**TASK TO CARRY OUT**:
Where a line holds the word "wall", copy it from the records.

== == ==

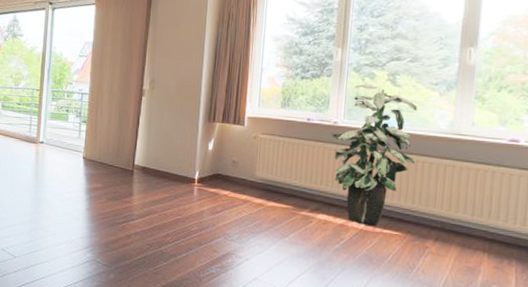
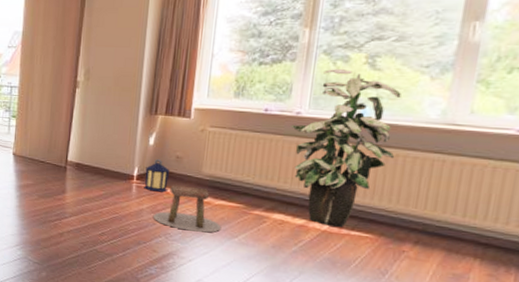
lantern: none [204,163,227,195] -> present [144,158,169,192]
stool: none [213,188,274,233] -> present [153,185,222,233]

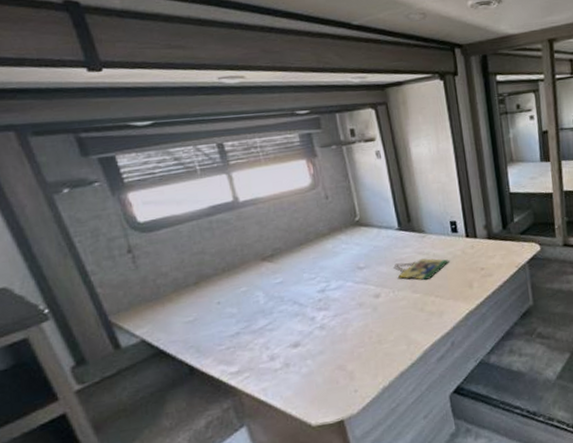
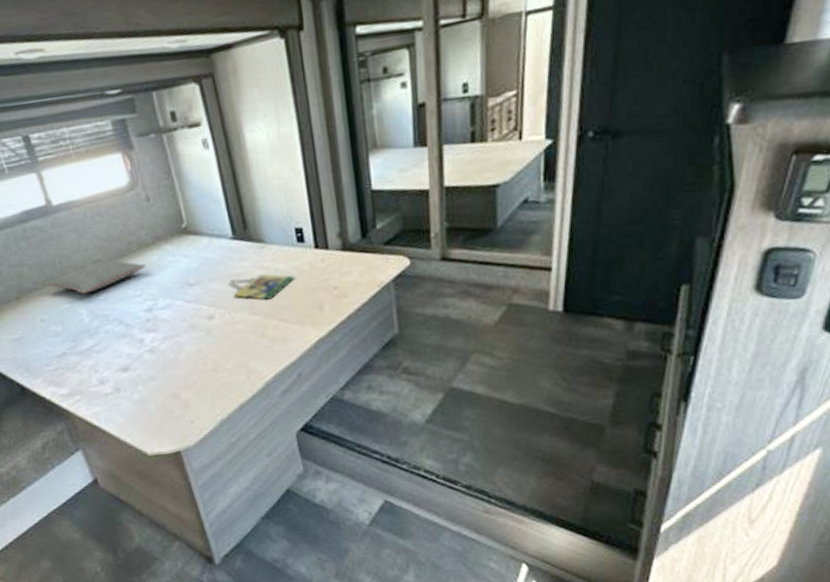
pillow: none [227,247,322,278] -> present [47,259,147,294]

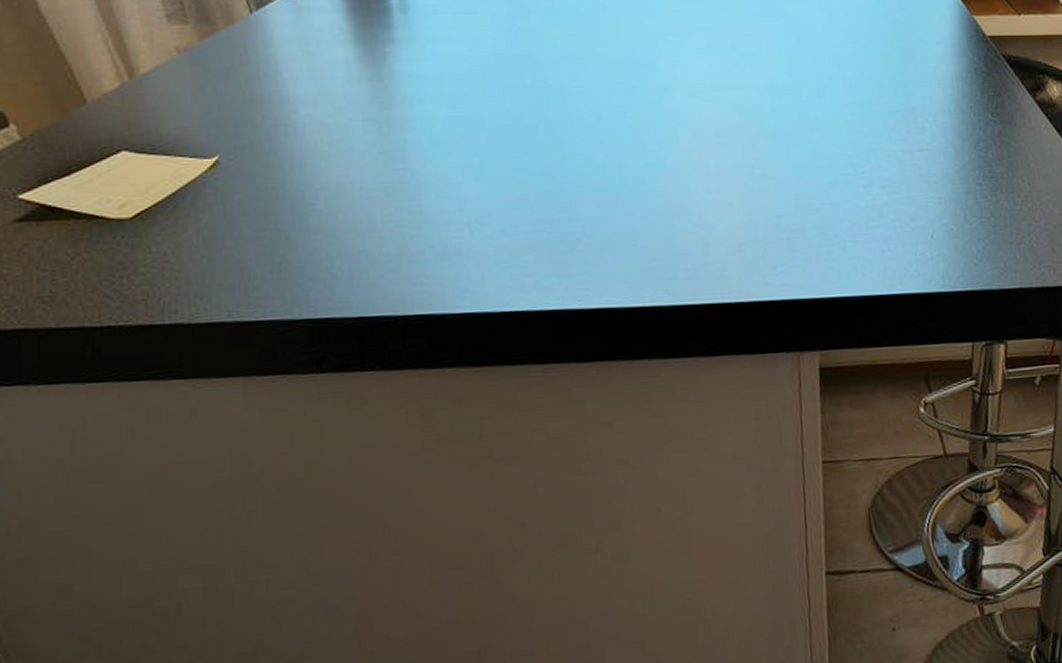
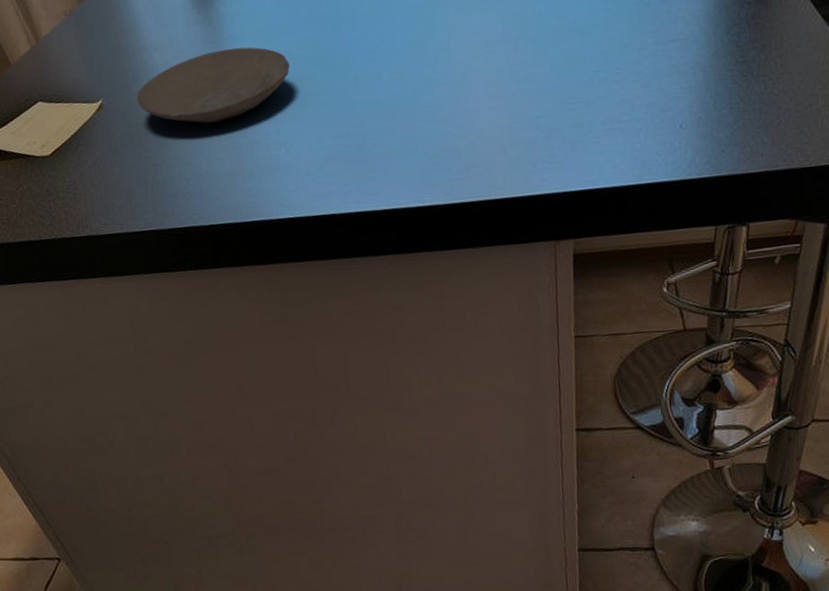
plate: none [269,111,481,194] -> present [136,47,290,123]

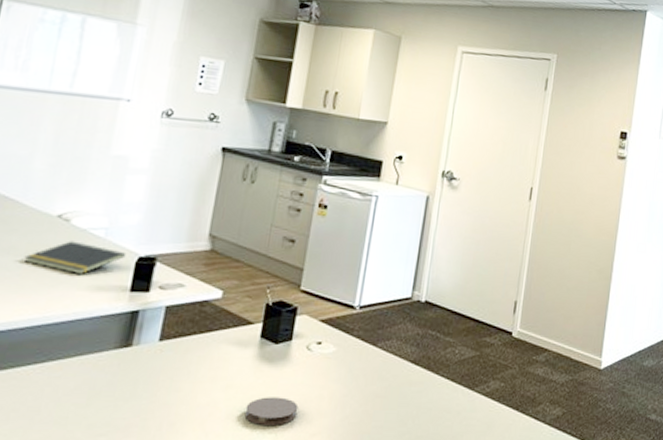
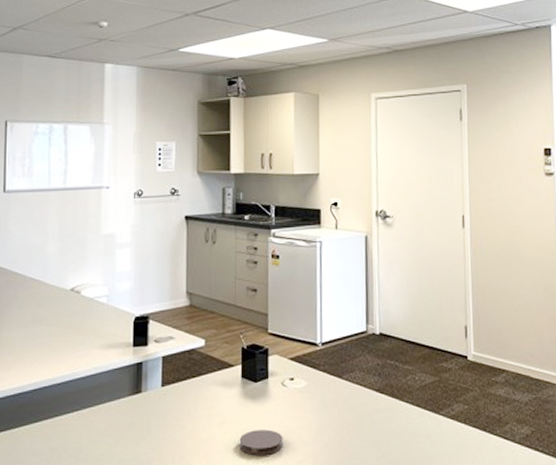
notepad: present [23,241,126,274] -> none [52,309,126,336]

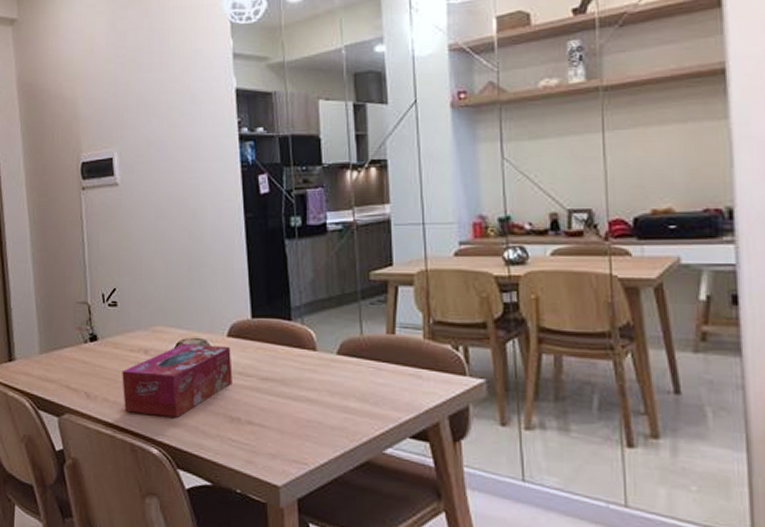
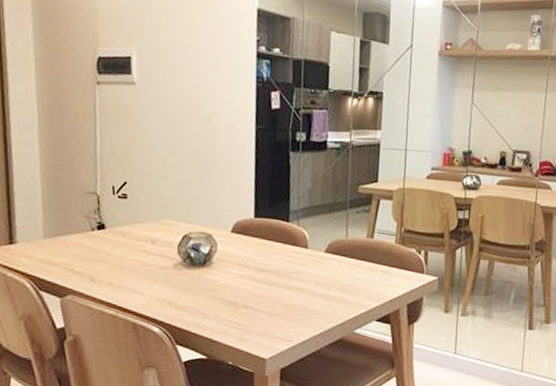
tissue box: present [122,344,233,418] -> none [127,236,234,301]

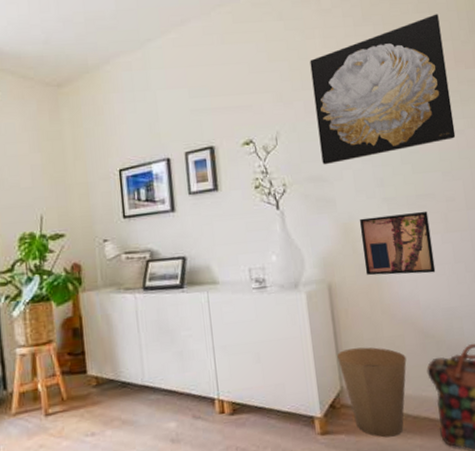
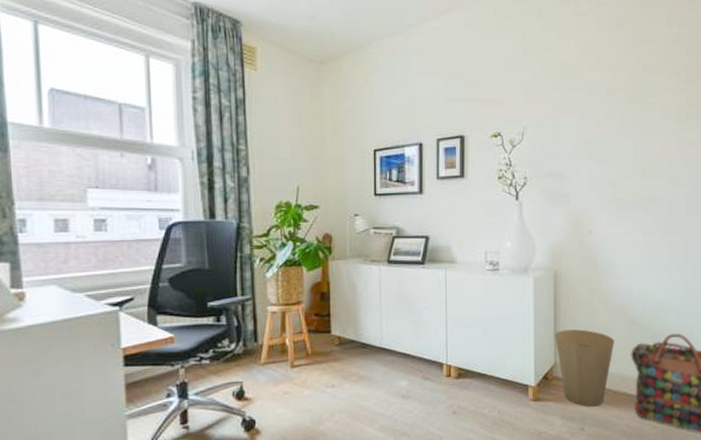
wall art: present [310,14,456,165] -> none [562,27,687,163]
wall art: present [359,211,436,276] -> none [589,213,651,269]

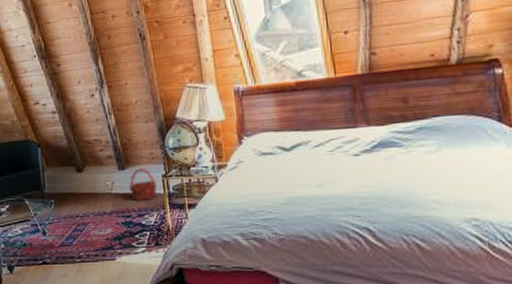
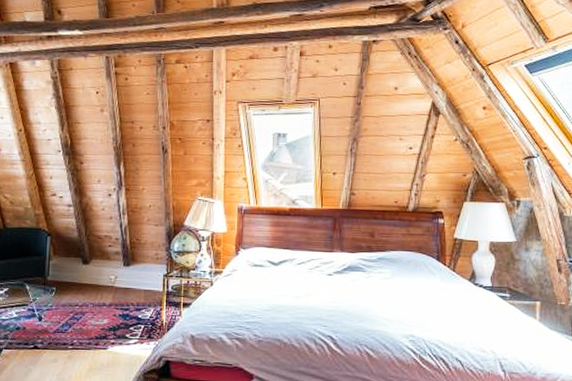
basket: present [129,168,158,200] -> none [131,266,158,296]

== == ==

**SOLUTION TO THE PROBLEM**:
wall art: present [310,14,456,165] -> none [562,27,687,163]
wall art: present [359,211,436,276] -> none [589,213,651,269]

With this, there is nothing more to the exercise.